愛息は4月から慣らし保育に通っている。そして今日、ようやく15時のお迎えになった。

今まではもっと短かった。朝、保育園へ送って帰ってくる。机に向かって勉強や仕事を始める。気付けば昼ごはんを作る時間になっていて、食べ終わった頃にはもうお迎えの準備をしなければならない。

時計ばかり見ていた気がする。

育児をする前は、自分の時間というものが当たり前にあると思っていた。何をするにも、自分の都合で決められた。でも今は違う。生活の中心には愛息がいて、僕はその周りをくるくる回っている。

それが嫌なわけではない。

むしろ、愛息が笑ったり、離乳食をぱくぱく食べたりするだけで嬉しくなるし、寝顔を見ていると、つい頬がゆるむ。

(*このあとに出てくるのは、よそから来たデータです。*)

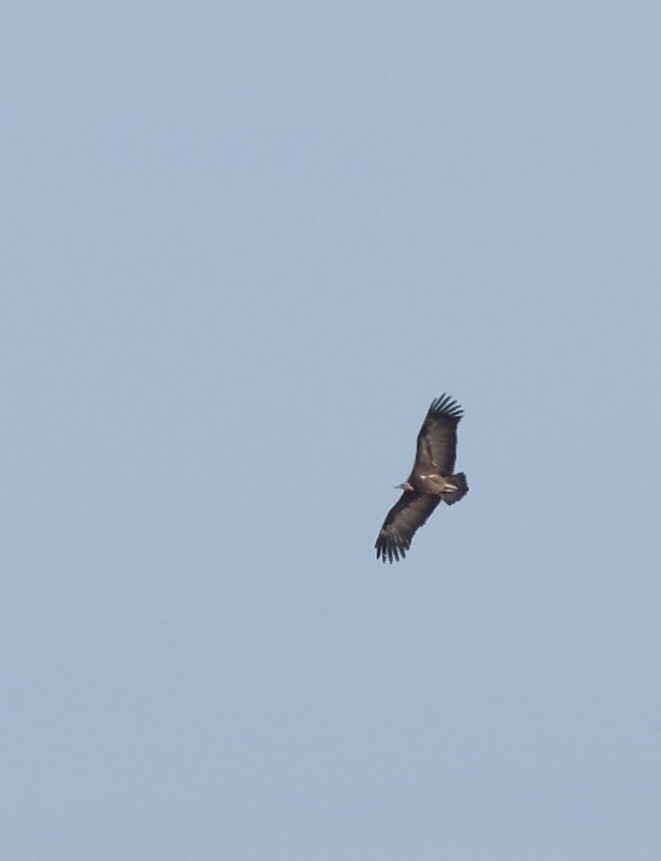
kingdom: Animalia
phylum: Chordata
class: Aves
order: Accipitriformes
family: Accipitridae
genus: Necrosyrtes
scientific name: Necrosyrtes monachus
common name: Hooded vulture
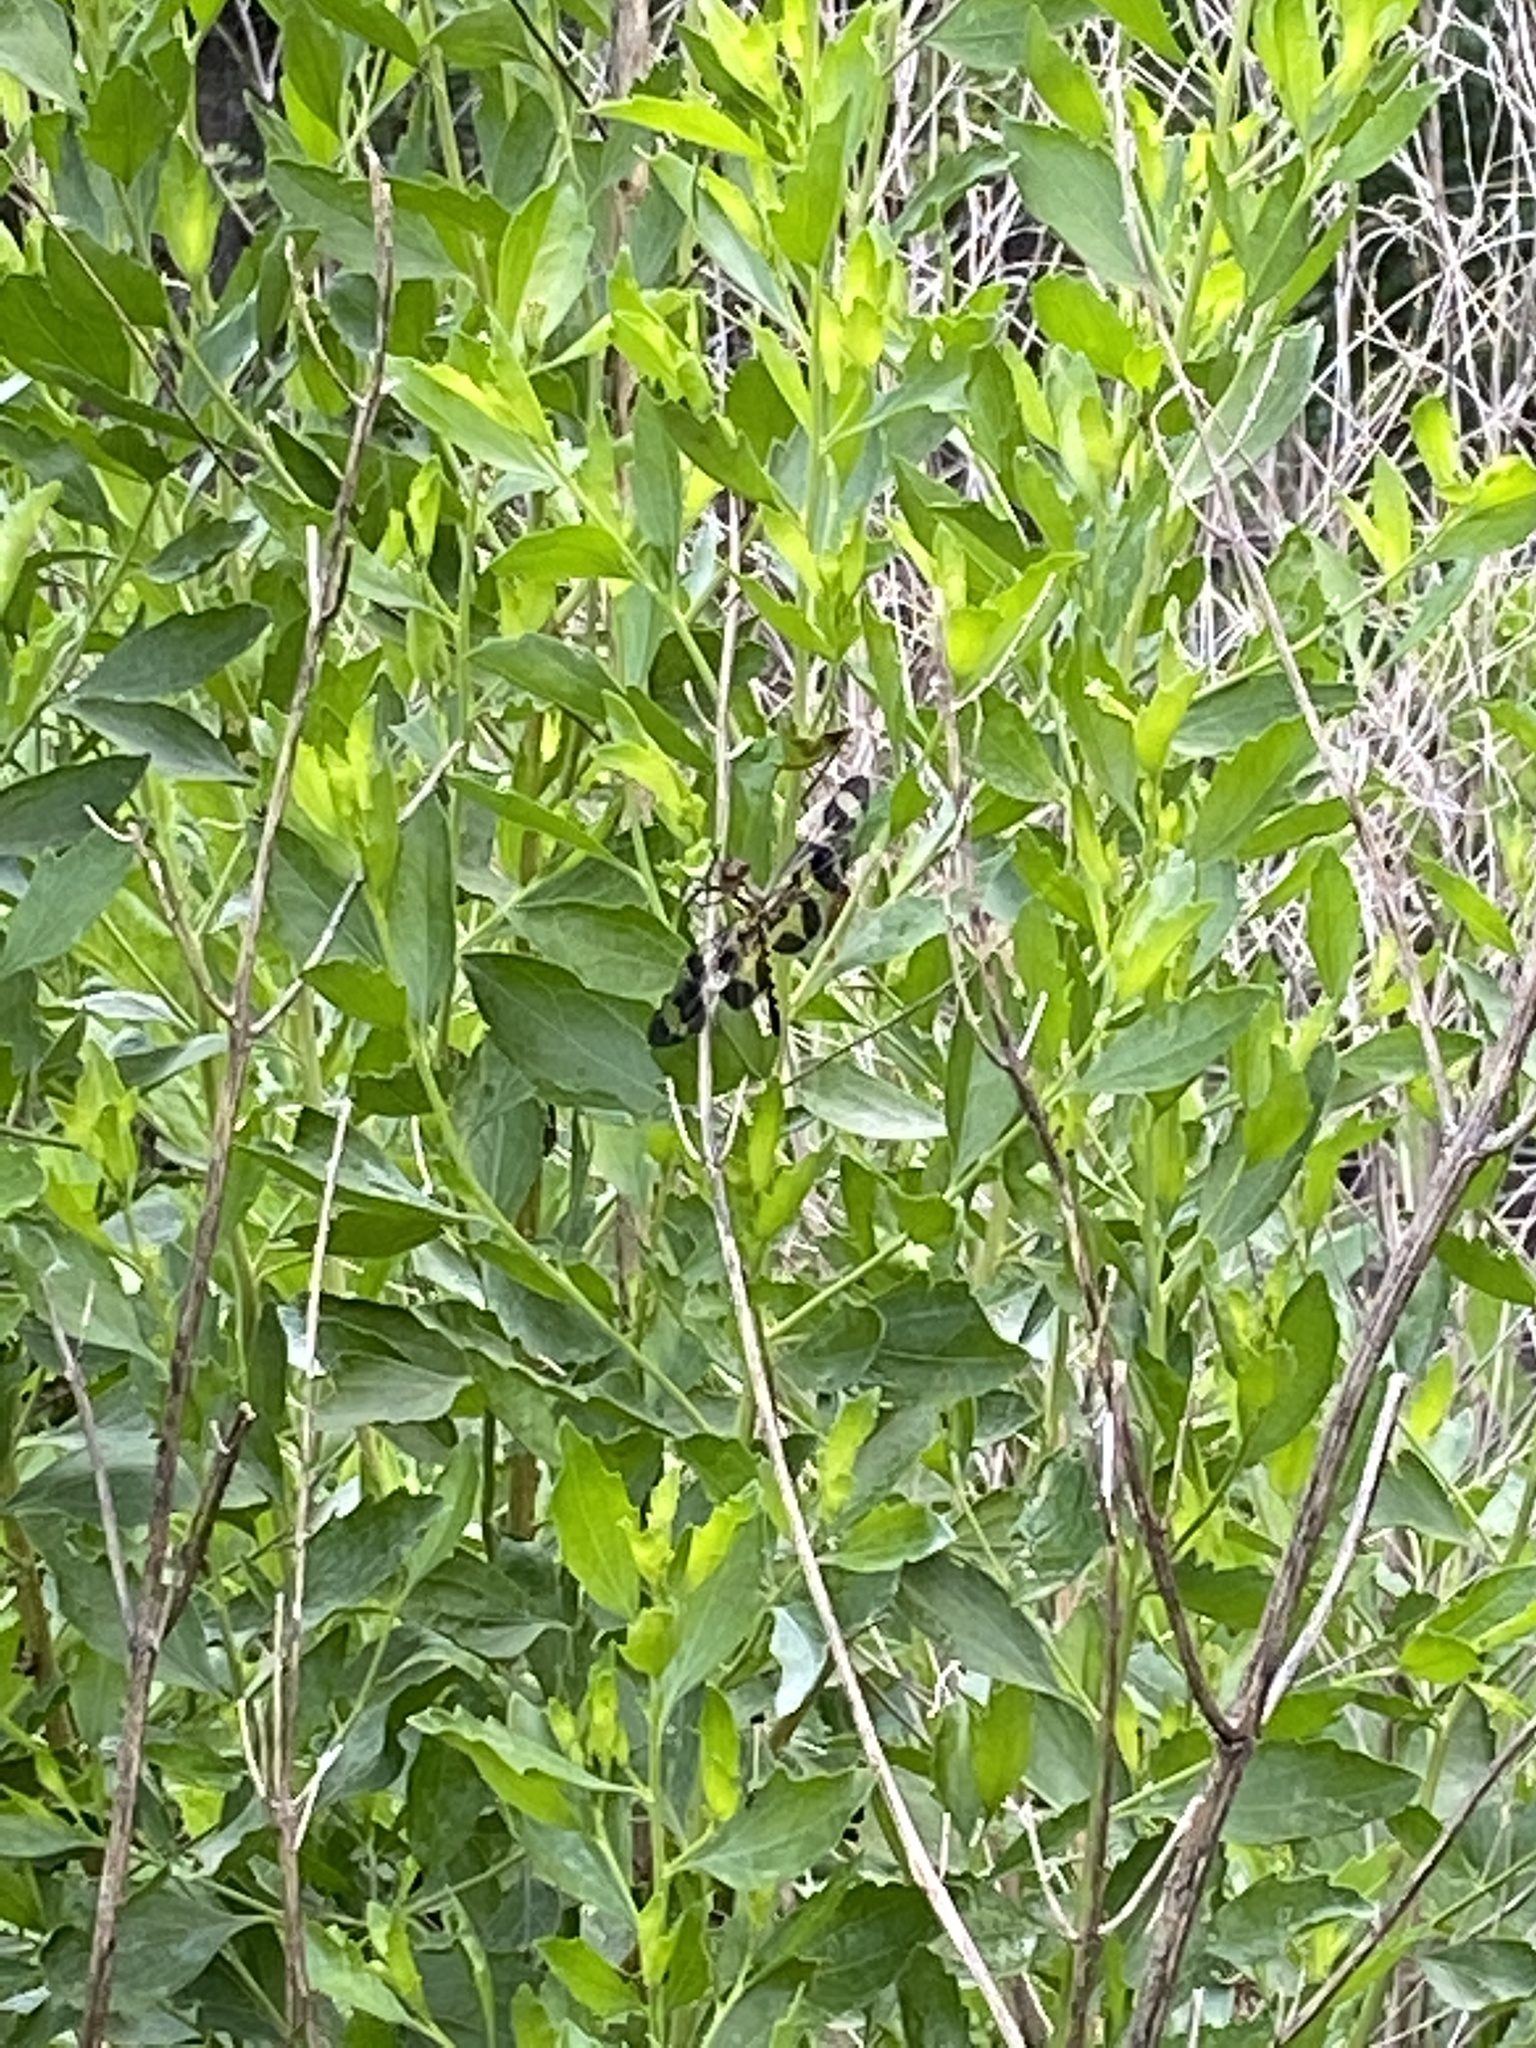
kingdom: Animalia
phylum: Arthropoda
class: Insecta
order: Odonata
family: Libellulidae
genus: Celithemis
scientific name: Celithemis fasciata
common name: Banded pennant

ただ、その嬉しさだけで走り続けられるほど、人間は器用ではないらしい。

保育園に子どもを預けたら、まず近所のカフェに行くというお母さんが多いと聞いたことがある。以前の僕なら、そんなに休みたいものなのかなと思っていた。

でも今なら分かる。

育児は楽しいけれど、ずっと誰かのために動き続ける生活でもある。

だから今日は久しぶりに、寺務室でコーヒーを飲んだ。

湯気の立つカップを机の上に置いて、誰にも呼ばれずに座っている。それだけのことなのに、頭の中に積み重なっていた考えが少しずつ整理されていく。

次はあれをやろう。あの連絡も返しておこう。

そんなことを考えながらコーヒーを飲んでいる時間が、思った以上にありがたかった。

もちろん、愛息がいないのは寂しい。

家の中は静かで、おもちゃの音もしない。つい数か月前までは当たり前だった静けさなのに、今は少し物足りなく感じる。

それでも、何もかも抱え込んでしまうのは違うのだろう。

親が疲れ切って笑えなくなってしまったら、きっと子どももそれを感じ取る。

どんな高価な教材や習い事よりも、親が楽しそうに笑っていることの方が大切だと聞いたことがある。僕はその言葉が好きだ。

保育士さんの仕事は、子どもを預かることではなく、笑顔で両親のもとへ返すことだという話も聞いた。

子どもだけではなく、親も支えてくれているということなのだと思う。

育児は長い。

だからこそ、頑張り過ぎないことも必要なのだろう。

少し余裕を持って、ちゃんと笑って、ごはんを食べて、たまにはコーヒーを飲む。

そんな当たり前のことを大事にしながら、これからも笑顔の絶えない家庭でありたい。